İran ile Türkiye arasındaki bir başka rekabet konusu ise Irak’tan geçecek ulaşım koridoru üzerine şekilleniyor.
Türkiye, Irak’ın Basra kentindeki AL-Fav limanını Türkiye’ye bağlayacak, yaklaşık 1200 km uzunluğundaki çift yönlü otoban ve demiryolunu kapsayan “Kalkınma Yolu Projesine” yatırım yapıyor. 2028 yılında tamamlanma hedefi konulan bu “Kalkınma Yolu”, Körfez ülkeleri ile Asya’dan gelen malların, Türkiye ve Irak üzerinden Avrupa’ya taşınmasını öngörüyor.
İran’ın ise ticaret yollarındaki hakimiyeti Türkiye’ye kaptırmaya pek niyeti yok; Tahran hükümetinin “alternatif ulaşım yolu” projesi ise İran’ın Şelemçe kenti ile Basra arasında bir demiryolu hattı kurulması. İranlılar, 2014 yılında ilk kez gündeme gelen, ancak bölgedeki IŞİD tehdidi nedeniyle hiç yol alınamayan bu projeyi hayata geçirmeyi diriltmek için ellerinden geleni yapıyorlar. İran Cumhurbaşkanı Birinci Yardımcısı’nın Eylül’deki Bağdat ziyaretinin ana konusu bu proje idi.
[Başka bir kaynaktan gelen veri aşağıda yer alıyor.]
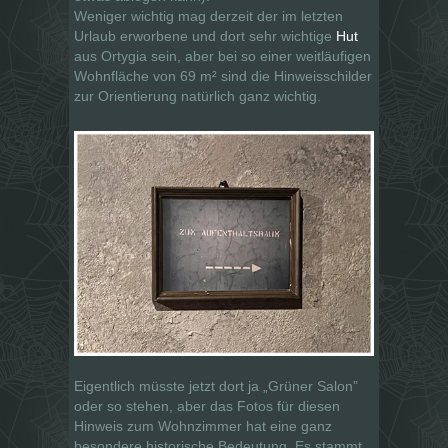
Weniger wichtig mag derzeit der im letzten
Urlaub erworbene und dort sehr wichtige
Hut
aus Ortygia sein, aber bei so einer weitläufigen
Wohnfläche von 69 m² sind die Hinweisschilder
zur Orientierung natürlich ganz wichtig.
Eigentlich müsste jetzt dort ja „Grüner Salon”
oder so stehen, aber das Fotos für diesen
Hinweis zum Wohnzimmer hat eine ganz
besondere historische Bedeutung. Es stammt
Projenin nihai amacı, Asya’dan ya da Körfez’den gelen malların Akdeniz’e, yine Tahran’ın yakın müttefiki olan Esad kontrolündeki Suriye üzerinden ulaştırılması.
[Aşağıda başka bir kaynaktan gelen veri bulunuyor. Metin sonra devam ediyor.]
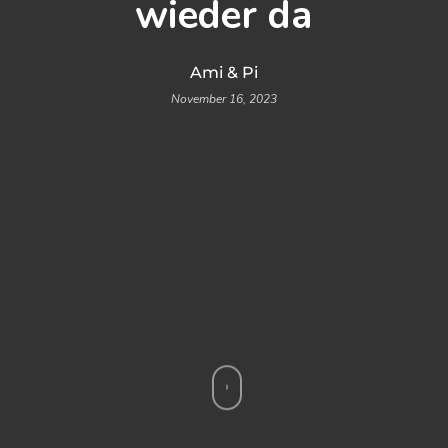
wieder da
Ami & Pi
November 16, 2023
Belli ki, AK Parti hükümeti bir yandan Tahran’ın “can düşmanı” ABD ile ilişkilerini İsveç’in NATO üyeliğine verilen onay üzerinden geliştirmeye çalışırken, diğer yandan Reisi ziyaretinde İran’la ilişkileri dengelemeye çalışacak.
Ancak Ortadoğu’nun çok değişken siyasi ikliminde, her an yıkılabilecek zor bir denge bu.